## Input data

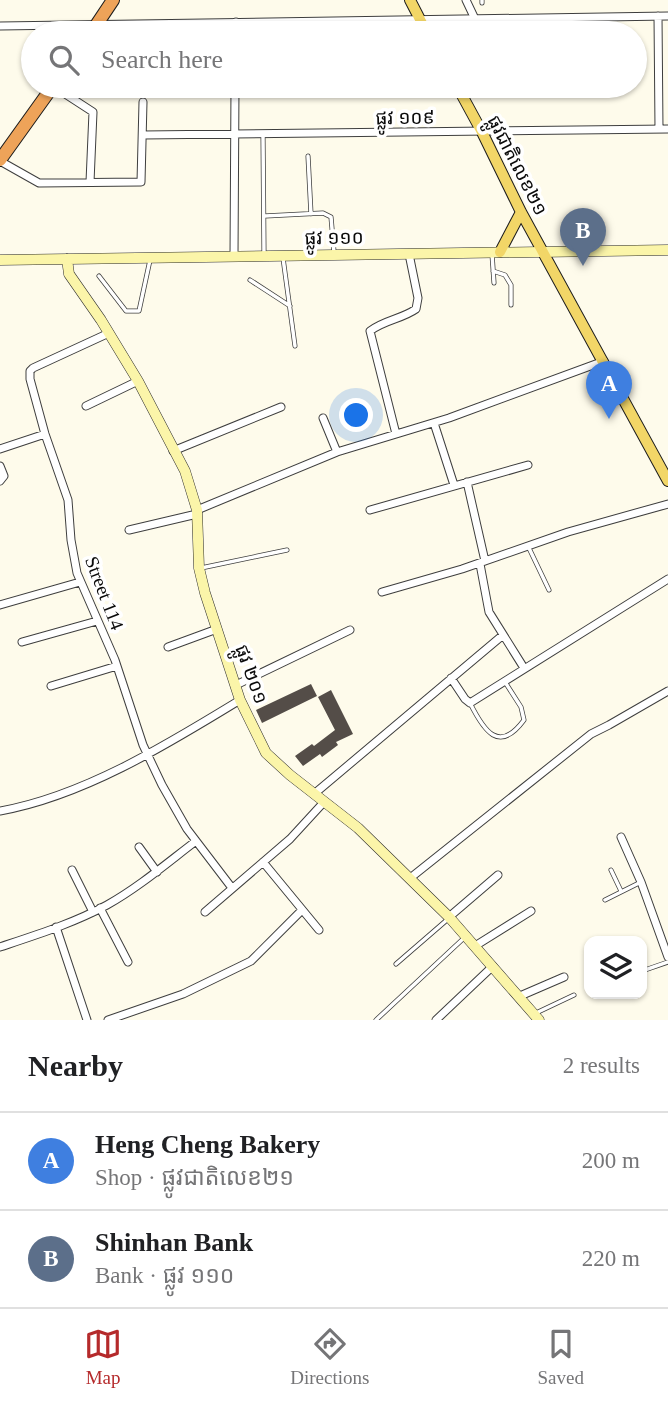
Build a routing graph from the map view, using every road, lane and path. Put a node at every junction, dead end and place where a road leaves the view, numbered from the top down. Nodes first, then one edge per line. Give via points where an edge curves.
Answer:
1 (113, 0) edge
2 (410, 0) edge
3 (466, 0) edge
4 (658, 16) junction
5 (668, 16) edge
6 (524, 18) junction
7 (475, 19) junction
8 (420, 20) junction
9 (99, 21) edge
10 (328, 21) edge
11 (524, 21) edge
12 (0, 26) edge
13 (21, 27) edge
14 (43, 98) edge
15 (71, 98) edge
16 (235, 98) edge
17 (464, 98) edge
18 (143, 102) dead end
19 (659, 129) junction
20 (668, 129) edge
21 (482, 132) junction
22 (234, 134) junction
23 (263, 134) junction
24 (143, 135) junction
25 (5, 145) edge
26 (308, 156) dead end
27 (0, 161) edge
28 (90, 183) junction
29 (521, 212) junction
30 (311, 214) junction
31 (264, 216) junction
32 (668, 250) edge
33 (496, 252) junction
34 (542, 252) junction
35 (409, 254) junction
36 (334, 255) junction
37 (234, 256) junction
38 (264, 256) junction
39 (283, 256) junction
40 (151, 258) junction
41 (67, 259) junction
42 (0, 260) edge
43 (493, 271) junction
44 (100, 276) dead end
45 (250, 280) dead end
46 (494, 284) dead end
47 (512, 304) dead end
48 (290, 306) junction
49 (109, 333) junction
50 (295, 346) dead end
51 (604, 361) junction
52 (138, 381) junction
53 (86, 406) dead end
54 (281, 407) dead end
55 (323, 418) dead end
56 (434, 423) junction
57 (45, 434) junction
58 (396, 434) junction
59 (0, 449) edge
60 (173, 451) junction
61 (337, 452) junction
62 (528, 465) dead end
63 (0, 466) edge
64 (0, 481) edge
65 (668, 481) edge
66 (467, 482) junction
67 (454, 485) junction
68 (668, 504) edge
69 (369, 510) dead end
70 (197, 512) junction
71 (129, 530) dead end
72 (528, 546) junction
73 (287, 550) dead end
74 (482, 562) junction
75 (199, 568) junction
76 (668, 579) edge
77 (80, 582) junction
78 (549, 590) dead end
79 (382, 592) dead end
80 (0, 605) edge
81 (97, 621) junction
82 (217, 629) junction
83 (350, 630) dead end
84 (503, 635) junction
85 (22, 642) dead end
86 (168, 647) dead end
87 (117, 666) junction
88 (524, 668) junction
89 (452, 678) junction
90 (504, 680) junction
91 (236, 685) junction
92 (51, 687) dead end
93 (668, 691) edge
94 (240, 700) junction
95 (470, 703) junction
96 (147, 754) junction
97 (314, 794) junction
98 (324, 802) junction
99 (0, 811) edge
100 (621, 837) dead end
101 (195, 841) junction
102 (139, 847) dead end
103 (263, 862) junction
104 (72, 870) dead end
105 (611, 870) dead end
106 (157, 872) junction
107 (498, 875) dead end
108 (409, 879) junction
109 (641, 882) junction
110 (232, 888) junction
111 (621, 891) junction
112 (605, 900) dead end
113 (97, 910) junction
114 (302, 910) junction
115 (531, 911) dead end
116 (205, 912) dead end
117 (449, 918) junction
118 (56, 927) junction
119 (319, 930) dead end
120 (466, 936) junction
121 (475, 946) junction
122 (0, 947) edge
123 (668, 959) edge
124 (128, 962) dead end
125 (396, 964) dead end
126 (493, 966) junction
127 (647, 969) edge
128 (564, 977) dead end
129 (574, 995) dead end
130 (520, 996) junction
131 (537, 1017) edge
132 (87, 1020) edge
133 (107, 1020) edge
134 (376, 1020) edge
135 (436, 1020) edge

1 - 9 highway
2 - 8 main road
3 - 7 street
4 - 5 street
4 - 6 street
4 - 19 street
6 - 7 street
6 - 11 lane
7 - 8 street
8 - 10 street
12 - 13 street
14 - 25 highway
15 - 28 street via 93,112
16 - 22 street
17 - 21 main road, ផ្លូវជាតិលេខ២១
18 - 24 street
19 - 20 street, ផ្លូវ ១០៩
19 - 21 street, ផ្លូវ ១០៩
21 - 23 street, ផ្លូវ ១០៩
21 - 29 main road, ផ្លូវជាតិលេខ២១
22 - 23 street, ផ្លូវ ១០៩
22 - 24 street, ផ្លូវ ១០៩
22 - 37 street
23 - 31 lane
24 - 28 street via 141,182
25 - 27 highway
26 - 30 lane
27 - 28 street via 39,183
29 - 33 main road
29 - 34 main road, ផ្លូវជាតិលេខ២១
30 - 31 lane
30 - 36 lane via 331,218
31 - 38 lane
32 - 34 street, ផ្លូវ ១១០
33 - 34 street, ផ្លូវ ១១០
33 - 35 street, ផ្លូវ ១១០
33 - 43 lane
34 - 51 main road, ផ្លូវជាតិលេខ២១
35 - 36 street, ផ្លូវ ១១០
35 - 58 street via 416,309 370,331
36 - 39 street, ផ្លូវ ១១០
37 - 38 street, ផ្លូវ ១១០
37 - 40 street, ផ្លូវ ១១០
38 - 39 street, ផ្លូវ ១១០
39 - 48 lane
40 - 41 street, ផ្លូវ ១១០
40 - 44 lane via 139,311 126,311
41 - 42 street, ផ្លូវ ១១០
41 - 49 street, ផ្លូវ ២០១ via 69,274
43 - 46 lane
43 - 47 lane via 505,275 511,285
45 - 48 lane
48 - 50 lane
49 - 52 street, ផ្លូវ ២០១
49 - 57 street, Street 114 via 30,371
51 - 56 street
51 - 65 main road, ផ្លូវជាតិលេខ២១
52 - 53 street
52 - 60 street, ផ្លូវ ២០១
54 - 60 street
55 - 61 street
56 - 58 street
56 - 67 street
57 - 59 street
57 - 77 street, Street 114 via 68,500
58 - 61 street
60 - 70 street, ផ្លូវ ២០១ via 185,471
61 - 70 street
62 - 66 street
63 - 64 street via 4,476
66 - 67 street
66 - 74 street
67 - 69 street
68 - 72 street
70 - 71 street
70 - 75 street, ផ្លូវ ២០១
72 - 74 street
72 - 78 lane
73 - 75 lane
74 - 79 street
74 - 84 street via 489,612
75 - 82 street, ផ្លូវ ២០១
76 - 88 street
77 - 80 street
77 - 81 street, Street 114
81 - 85 street
81 - 87 street, Street 114
82 - 86 street
82 - 91 street, ផ្លូវ ២០១
83 - 91 street
84 - 88 street
84 - 89 street
87 - 92 street
87 - 96 street, Street 114
88 - 90 street
89 - 95 street
89 - 97 street
90 - 95 street
90 - 95 lane via 524,713 518,728 499,738 491,735
91 - 94 street, ផ្លូវ ២០១
93 - 108 street via 591,734
94 - 96 street
94 - 97 street, ផ្លូវ ២០១ via 266,753
96 - 99 street via 56,796
96 - 101 street, Street 114
97 - 98 street, ផ្លូវ ២០១
98 - 103 street
98 - 108 street, ផ្លូវ ២០១ via 358,828
100 - 109 street
101 - 106 street
101 - 110 street, Street 114
102 - 106 street
103 - 110 street
103 - 114 street
104 - 113 street
105 - 111 lane
106 - 113 street
107 - 117 street
108 - 117 street, ផ្លូវ ២០១
109 - 111 lane
109 - 123 street
110 - 116 street
111 - 112 lane
113 - 118 street
113 - 124 street
114 - 119 street
114 - 133 street via 251,961 183,994
115 - 121 street
117 - 120 street, ផ្លូវ ២០១
117 - 125 lane
118 - 122 street
118 - 132 street
120 - 121 street, ផ្លូវ ២០១
120 - 134 lane
121 - 126 street, ផ្លូវ ២០១
123 - 127 lane
126 - 130 street, ផ្លូវ ២០១
126 - 135 street
128 - 130 street
129 - 131 lane
130 - 131 street, ផ្លូវ ២០១

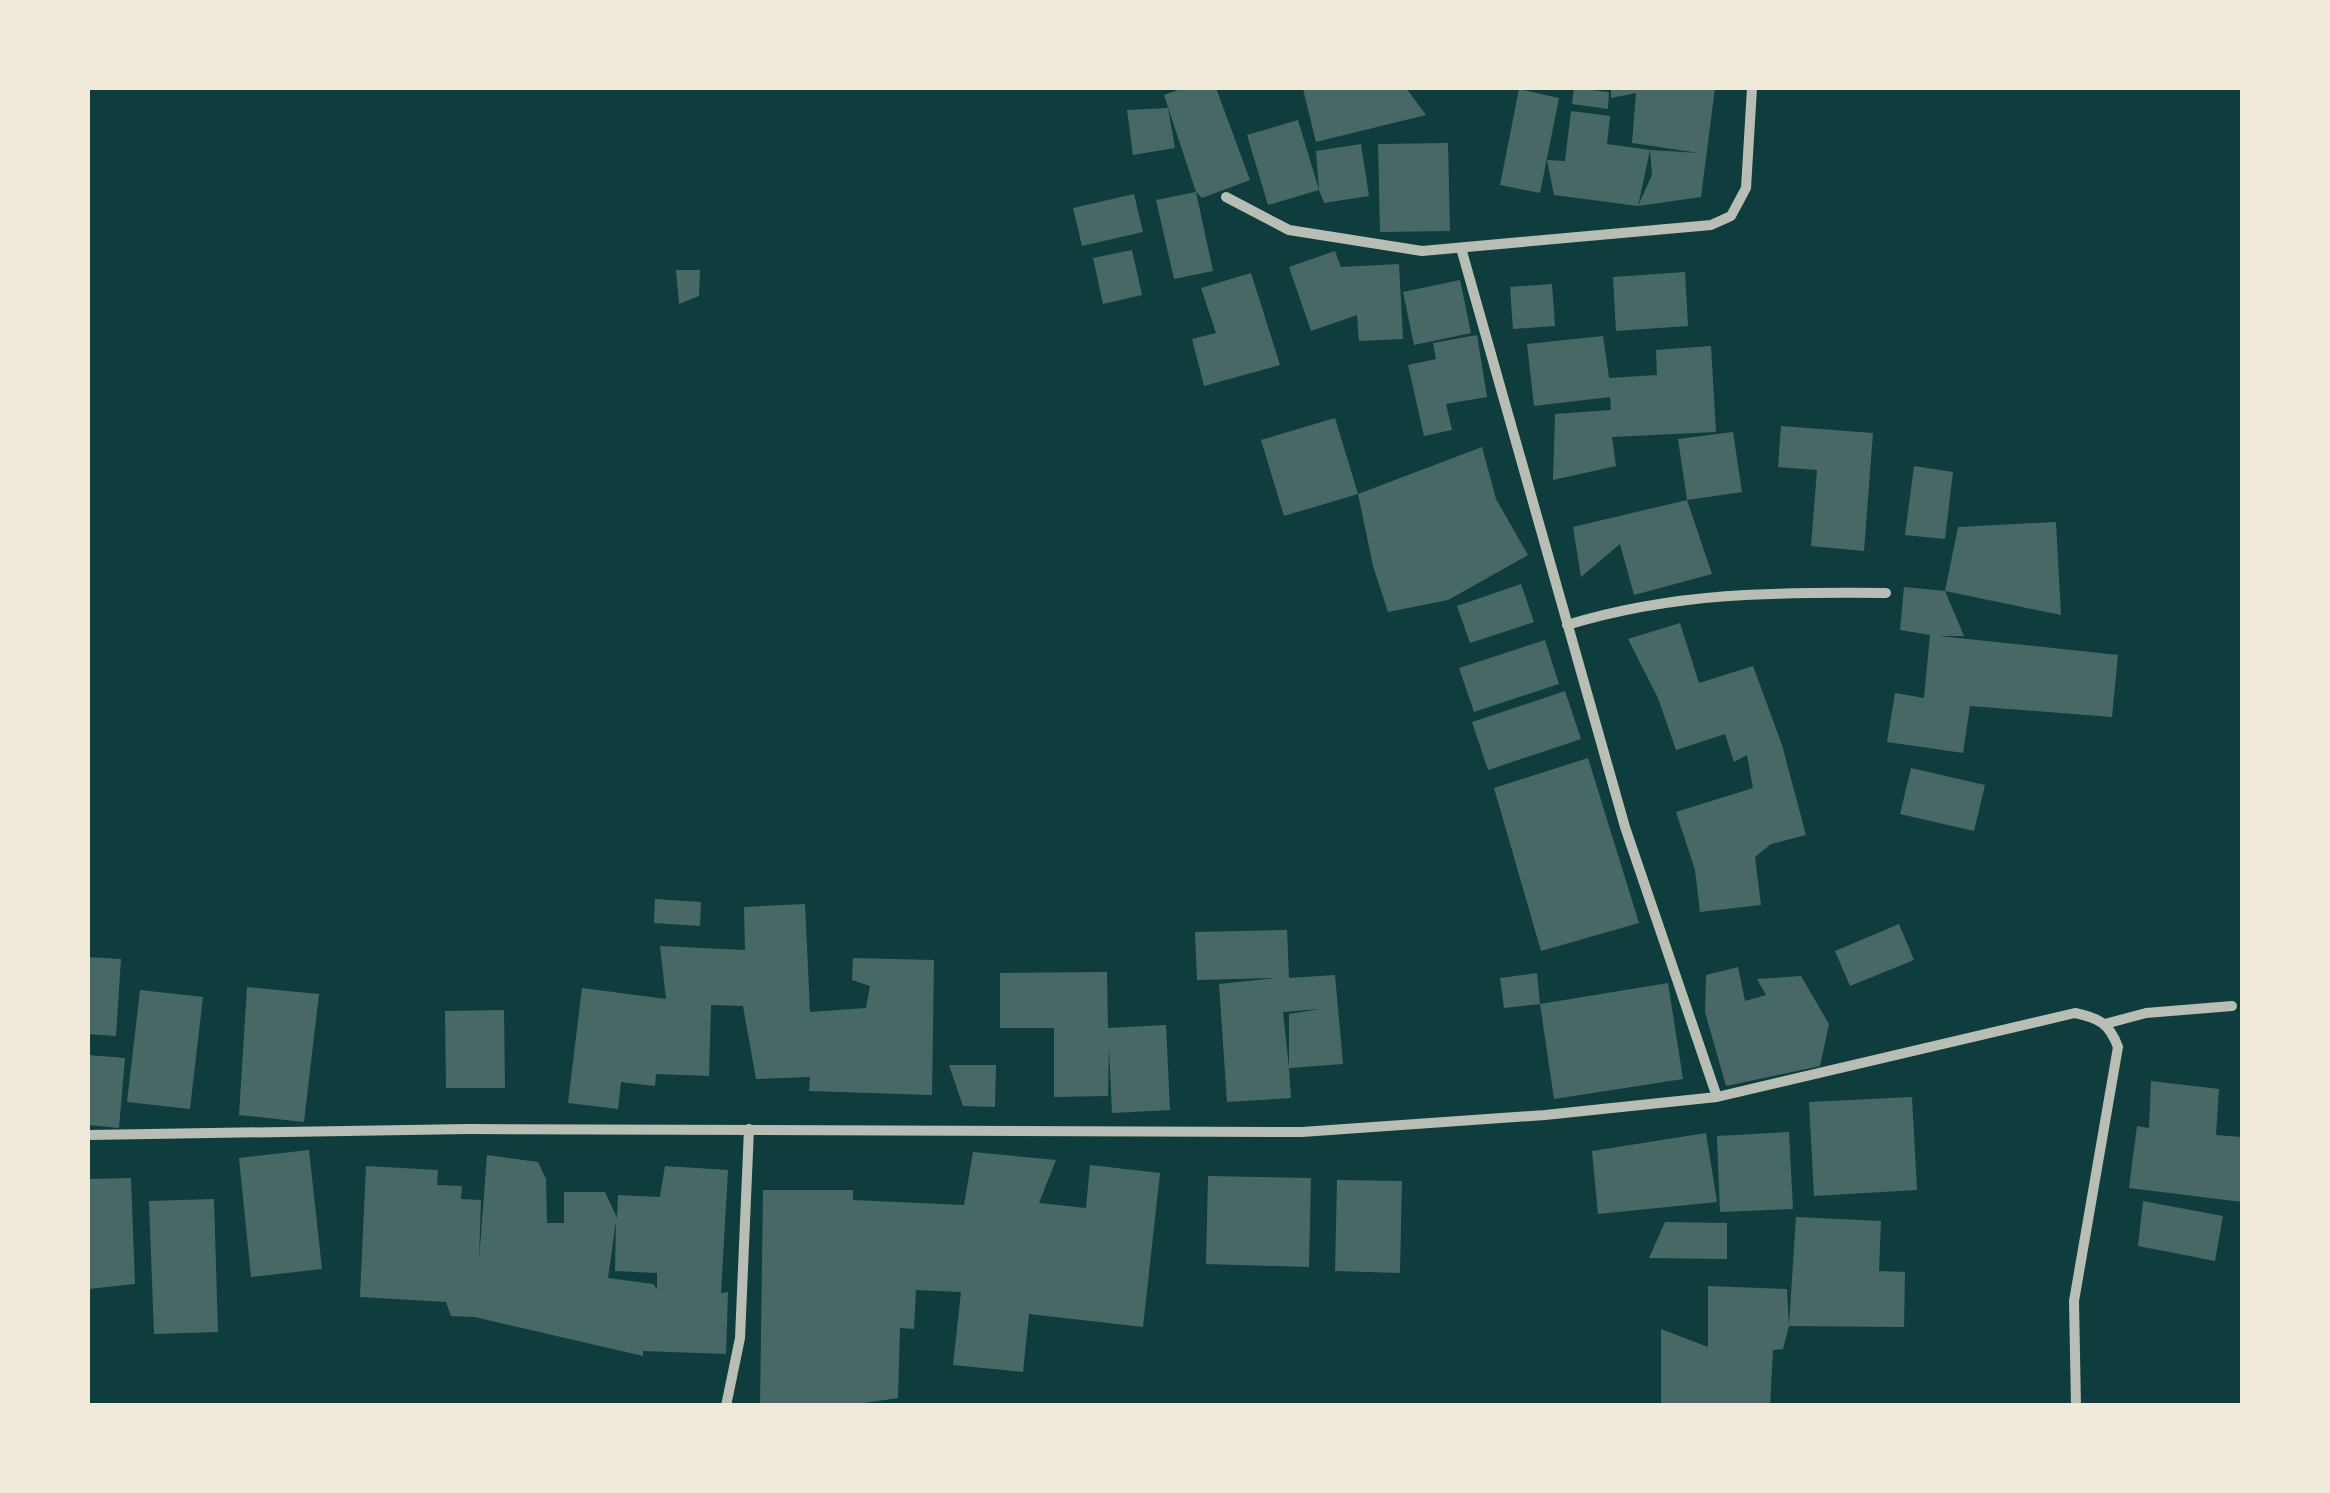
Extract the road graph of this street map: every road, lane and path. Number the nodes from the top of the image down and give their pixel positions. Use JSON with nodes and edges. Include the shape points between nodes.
{"nodes":[{"id":1,"x":1752,"y":88,"type":"edge"},
{"id":2,"x":1226,"y":197,"type":"dead end"},
{"id":3,"x":1461,"y":248,"type":"junction"},
{"id":4,"x":1886,"y":592,"type":"dead end"},
{"id":5,"x":1567,"y":625,"type":"junction"},
{"id":6,"x":2232,"y":1006,"type":"dead end"},
{"id":7,"x":2105,"y":1024,"type":"junction"},
{"id":8,"x":1717,"y":1097,"type":"junction"},
{"id":9,"x":749,"y":1130,"type":"junction"},
{"id":10,"x":88,"y":1135,"type":"edge"},
{"id":11,"x":726,"y":1406,"type":"edge"},
{"id":12,"x":2076,"y":1406,"type":"edge"}],
"edges":[{"from":1,"to":3,"type":"street","via":[[1746,188],[1731,216],[1710,225]]},
{"from":2,"to":3,"type":"street","via":[[1289,230],[1398,250]]},
{"from":3,"to":5,"type":"street"},
{"from":4,"to":5,"type":"street","via":[[1749,592],[1618,610]]},
{"from":5,"to":8,"type":"street","via":[[1625,826]]},
{"from":6,"to":7,"type":"street","via":[[2146,1013]]},
{"from":7,"to":8,"type":"street","via":[[2075,1013]]},
{"from":7,"to":12,"type":"street","via":[[2118,1047],[2074,1302]]},
{"from":8,"to":9,"type":"street","via":[[1302,1132]]},
{"from":9,"to":10,"type":"street"},
{"from":9,"to":11,"type":"street","via":[[740,1338]]}]}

## Instructions for the task
Taking the line containing "Extract the road" as the first, please return it and every line after it through the end of the entries, exactly and only those.

## Answer space
Extract the road graph of this street map: every road, lane and path. Number the nodes from the top of the image down and give their pixel positions. Use JSON with nodes and edges. Include the shape points between nodes.
{"nodes":[{"id":1,"x":1752,"y":88,"type":"edge"},
{"id":2,"x":1226,"y":197,"type":"dead end"},
{"id":3,"x":1461,"y":248,"type":"junction"},
{"id":4,"x":1886,"y":592,"type":"dead end"},
{"id":5,"x":1567,"y":625,"type":"junction"},
{"id":6,"x":2232,"y":1006,"type":"dead end"},
{"id":7,"x":2105,"y":1024,"type":"junction"},
{"id":8,"x":1717,"y":1097,"type":"junction"},
{"id":9,"x":749,"y":1130,"type":"junction"},
{"id":10,"x":88,"y":1135,"type":"edge"},
{"id":11,"x":726,"y":1406,"type":"edge"},
{"id":12,"x":2076,"y":1406,"type":"edge"}],
"edges":[{"from":1,"to":3,"type":"street","via":[[1746,188],[1731,216],[1710,225]]},
{"from":2,"to":3,"type":"street","via":[[1289,230],[1398,250]]},
{"from":3,"to":5,"type":"street"},
{"from":4,"to":5,"type":"street","via":[[1749,592],[1618,610]]},
{"from":5,"to":8,"type":"street","via":[[1625,826]]},
{"from":6,"to":7,"type":"street","via":[[2146,1013]]},
{"from":7,"to":8,"type":"street","via":[[2075,1013]]},
{"from":7,"to":12,"type":"street","via":[[2118,1047],[2074,1302]]},
{"from":8,"to":9,"type":"street","via":[[1302,1132]]},
{"from":9,"to":10,"type":"street"},
{"from":9,"to":11,"type":"street","via":[[740,1338]]}]}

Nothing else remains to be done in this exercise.